Interesting thread, thought I'd bump it though I have nothing to contribute.


----------



## Kayla (Oct 21, 2011)

It seems that China has many nations and each nation has its own musical instruments which are amazing.
Moon Reflected on Erquan Pond sounds sad and lonely.


----------



## LouisLoh (Apr 29, 2012)

Hi all, 

Decided to necro this thread. I used to perform with the school's Chinese orchestra, playing the yangqin. It's a hammered dulcimer, works in principle similar to the piano, except you play with the bamboo mallets. It's usually grouped together with the Plucked Strings section, along with the pipa, liuqin, zhongruan, daruan and guzheng. However, it's sometimes categorized under the Percussions. Depending on playing style, it can be considered either - you can strike the strings with the end of the mallet covered in rubber, or you can pluck them with the opposite end. 

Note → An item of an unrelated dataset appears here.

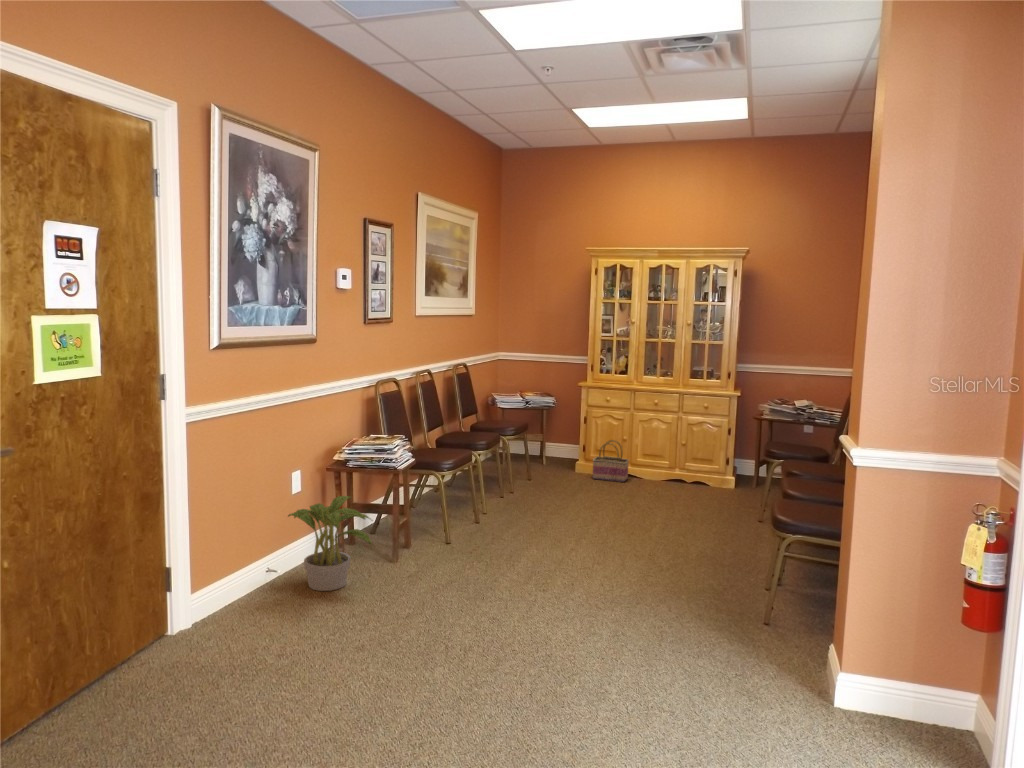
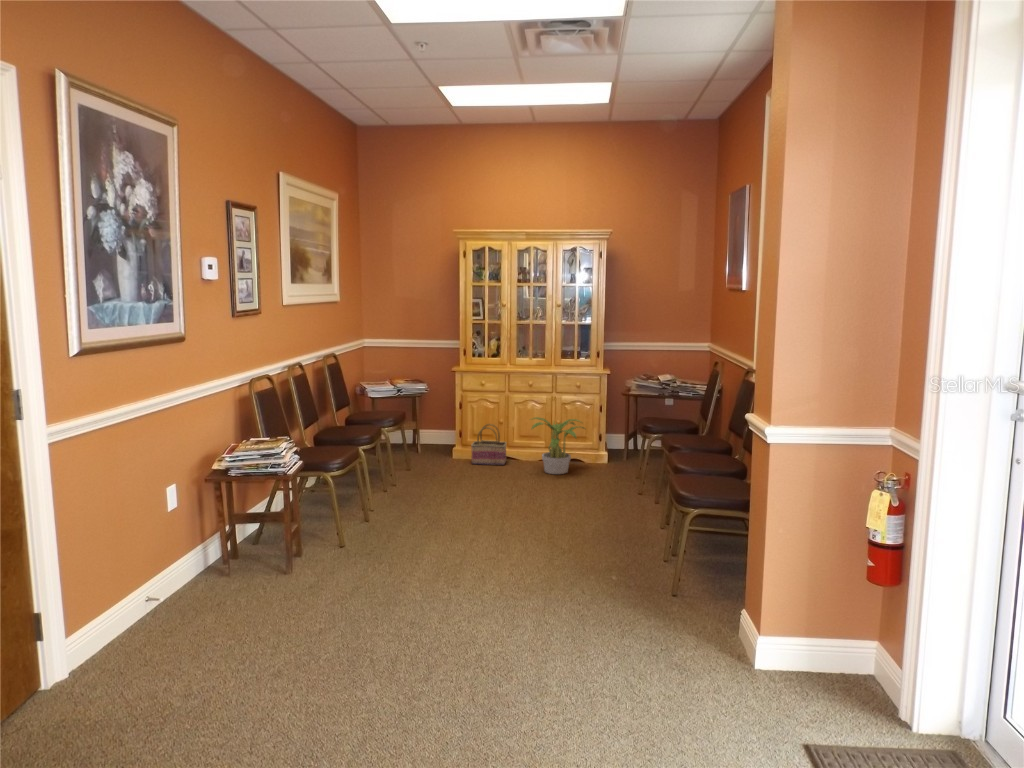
potted plant: present [288,496,372,591] -> present [532,417,584,474]

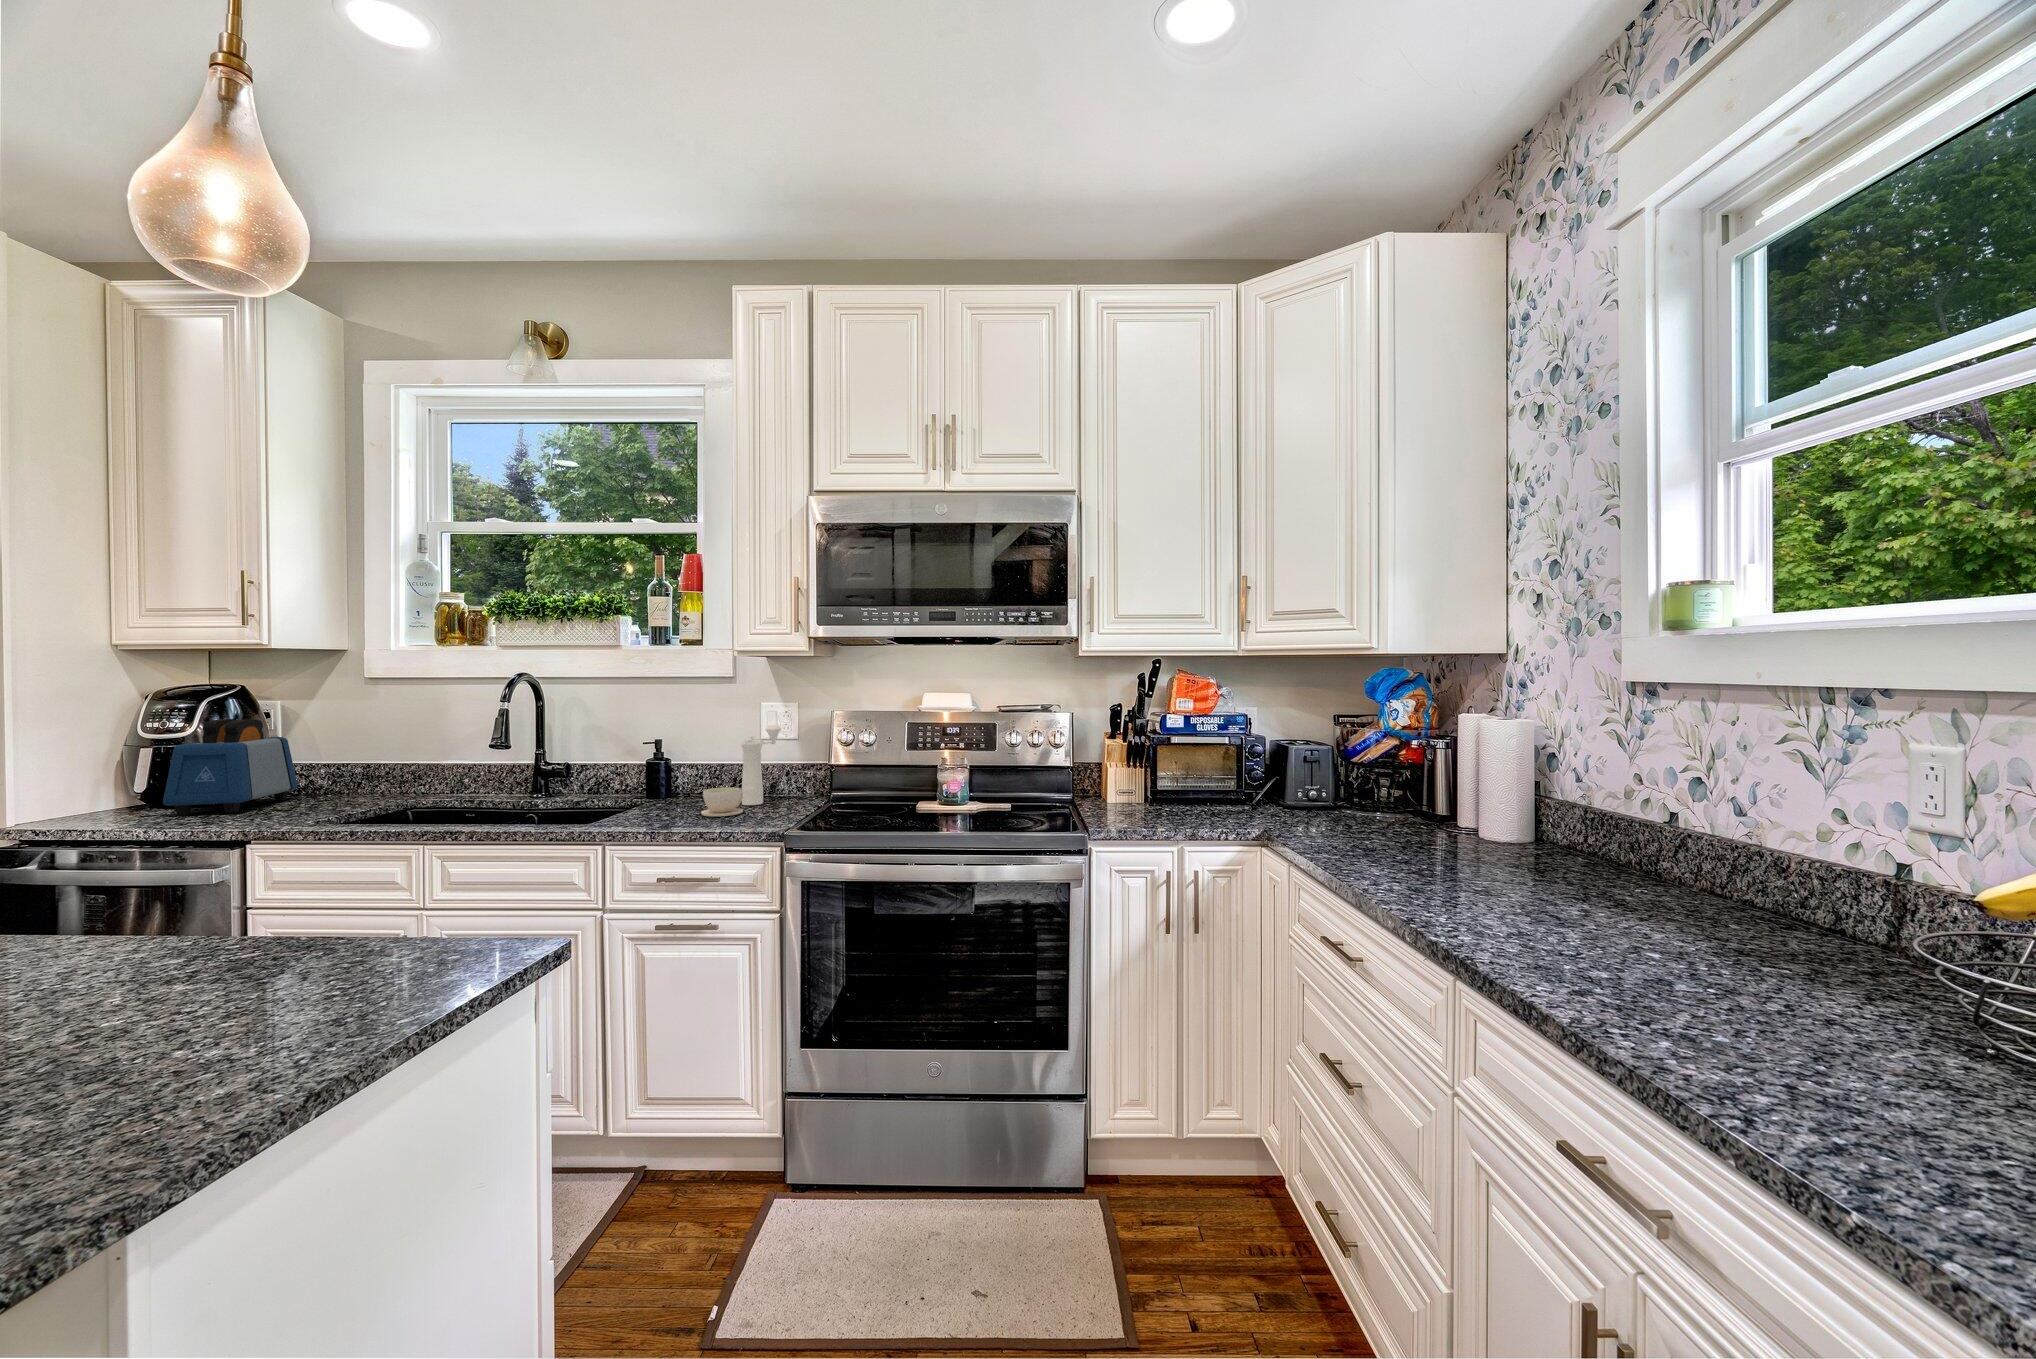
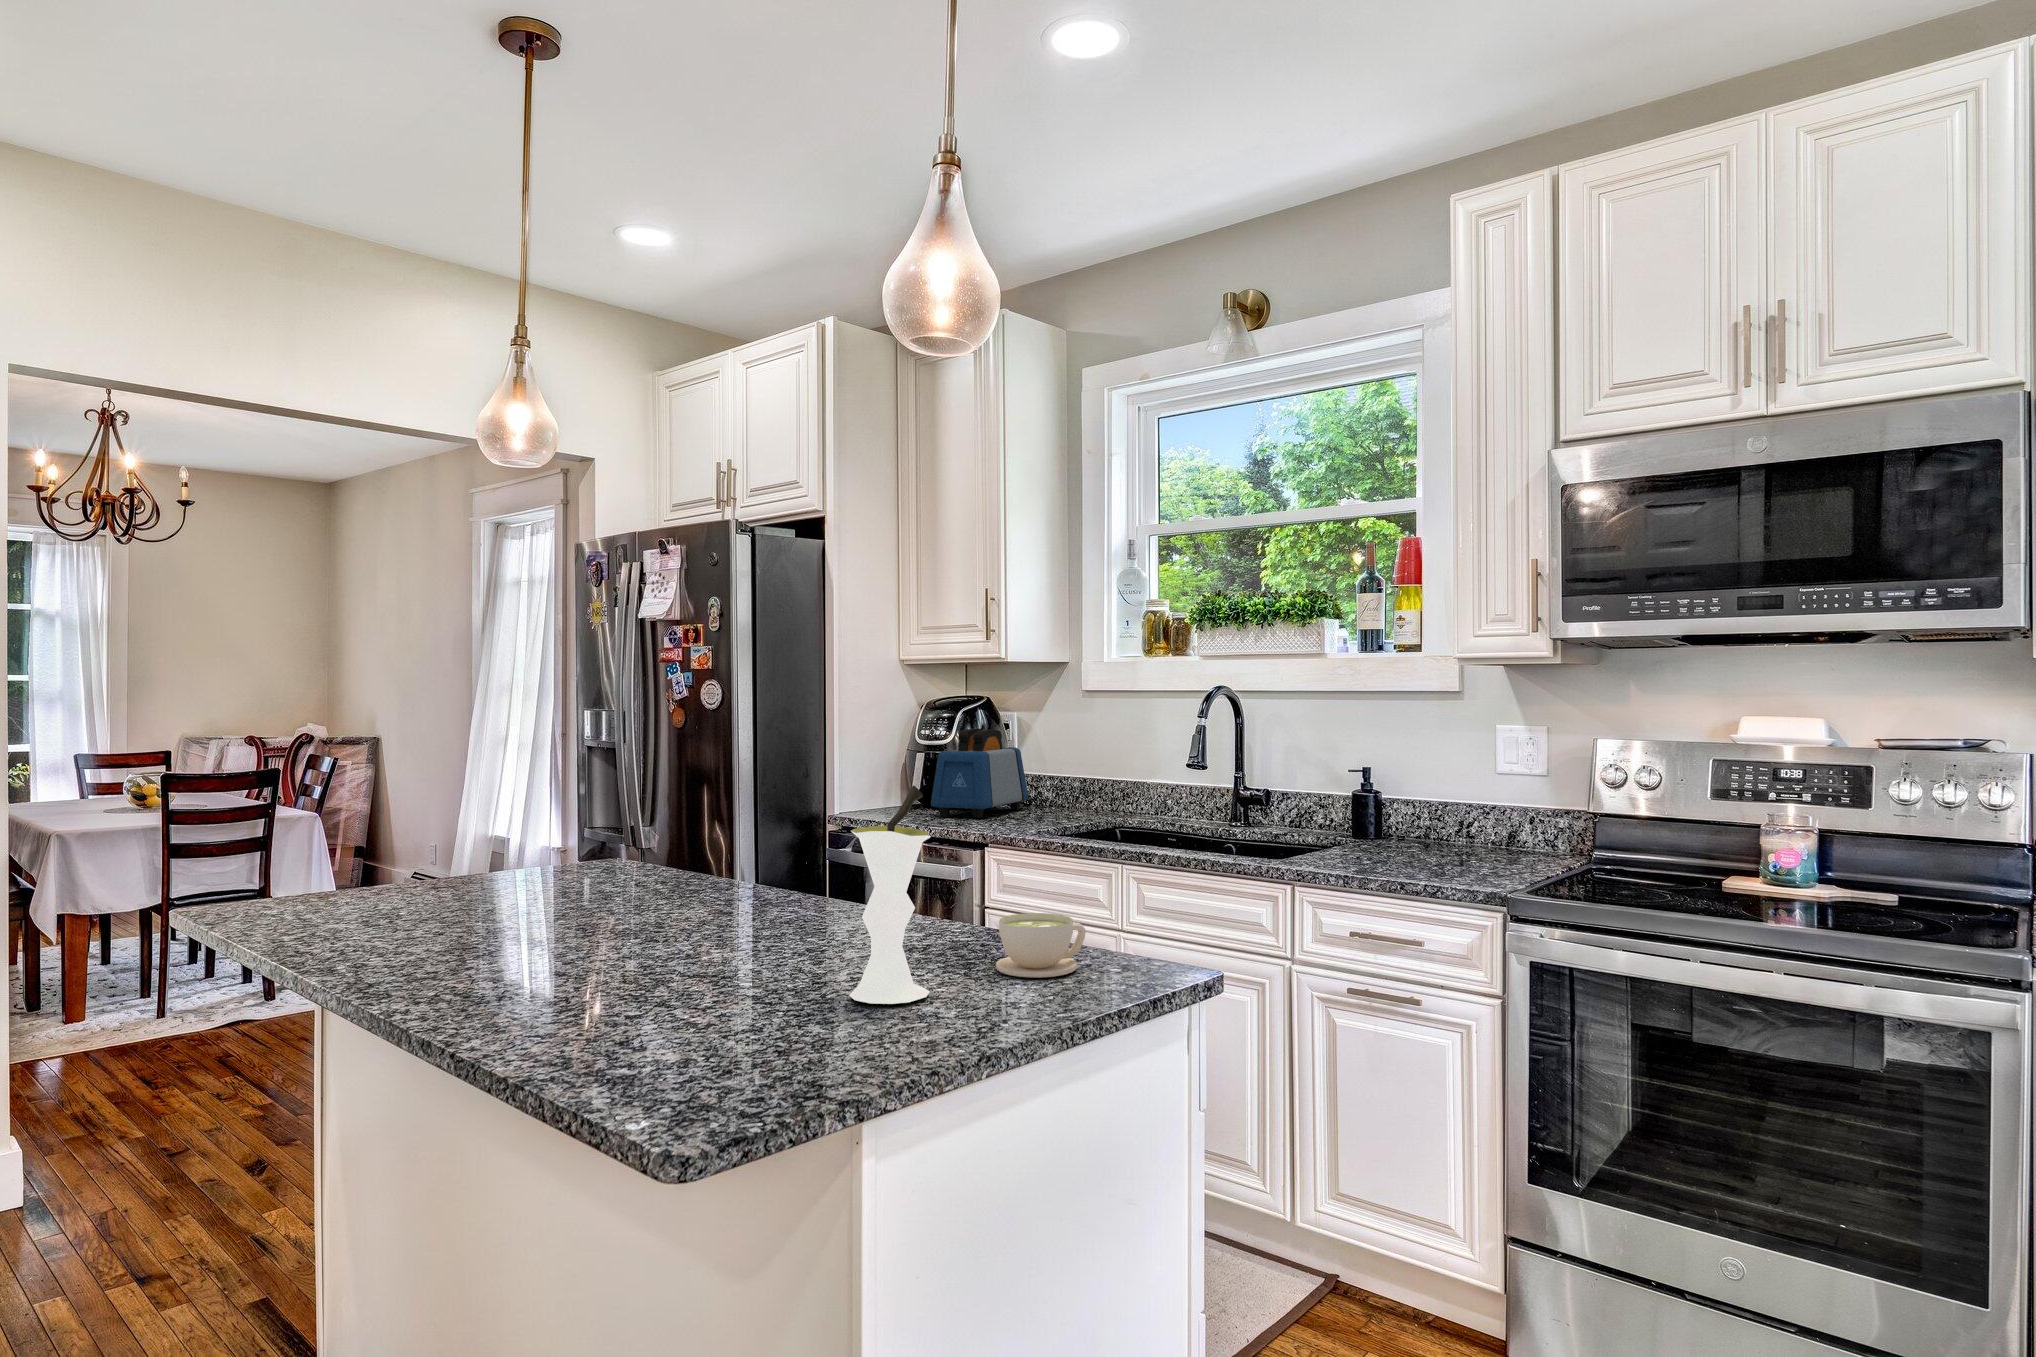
pepper mill: present [741,725,781,805] -> none [1465,755,1523,860]
coffee cup: present [701,787,743,817] -> present [996,913,1086,978]
vase: none [77,791,214,1066] -> present [849,786,931,1004]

I love Plucked Strings (tanbo) music. It's very unique to the Chinese orchestra, and is very diverse even as a section. The liuqin is the soprano, and is usually appreciated for its solo and concerto works. Pipa is something like the tenor, very outstanding tone as well, more suited for solo pieces, IMO. Zhongruan and yangqin form much of the accompaniment, thanks to their more harmonious tones, playing appregios and chordal accompaniment most of the time. Yes, there are still solo and concertos written for them. Daruan is the baritone here. Yet, these instruments can often blend so well together and produce really beautiful music. Of note is, any sustained notes must be played using tremolos, and it's a definite pleasure to hear any ensemble play their tremolos in unison. 

It's not so convenient now, but I'd post some songs that I love at a later time!


----------



## Sid James (Feb 7, 2009)

I've had this cd for a while but I haven't given it a first listen yet. I hadn't noticed this thread before, so good you necroposted, Louis.
http://www.amazon.com/Huaxia-Chinese-Chamber-Ensemble/dp/B0002SPPCI


----------



## Arsakes (Feb 20, 2012)

I like Chinese Orchestral music - traditional/classic. Qin, Erhu, Yangqin (it seems they have some instruments like Qin that are in the same family of instruments) and their wind instruments are my favorite.


----------



## LouisLoh (Apr 29, 2012)

Sorry this is so late. I had been really busy with my internship report.

Yangqin solo: Sunshine on Taxkorgan





The last piece I learnt during my high school days: 天山诗画 (roughly translates to Poetry on Tian Mountains)





Liuqin concerto: 雨后庭院 (The Garden after Rain, versions with plucked-string ensemble accompaniment can be found)





Plucked-strings ensemble: 三六 (Three-Six)





Orchestral：飞天 by my seniors 10 batches older 





This is but the tip of the iceberg - I've posted but a few of the more common pieces, actually mainly pieces I played while I was in an orchestra. And yes, I'm terribly biased towards the plucked strings, because I was from that section


----------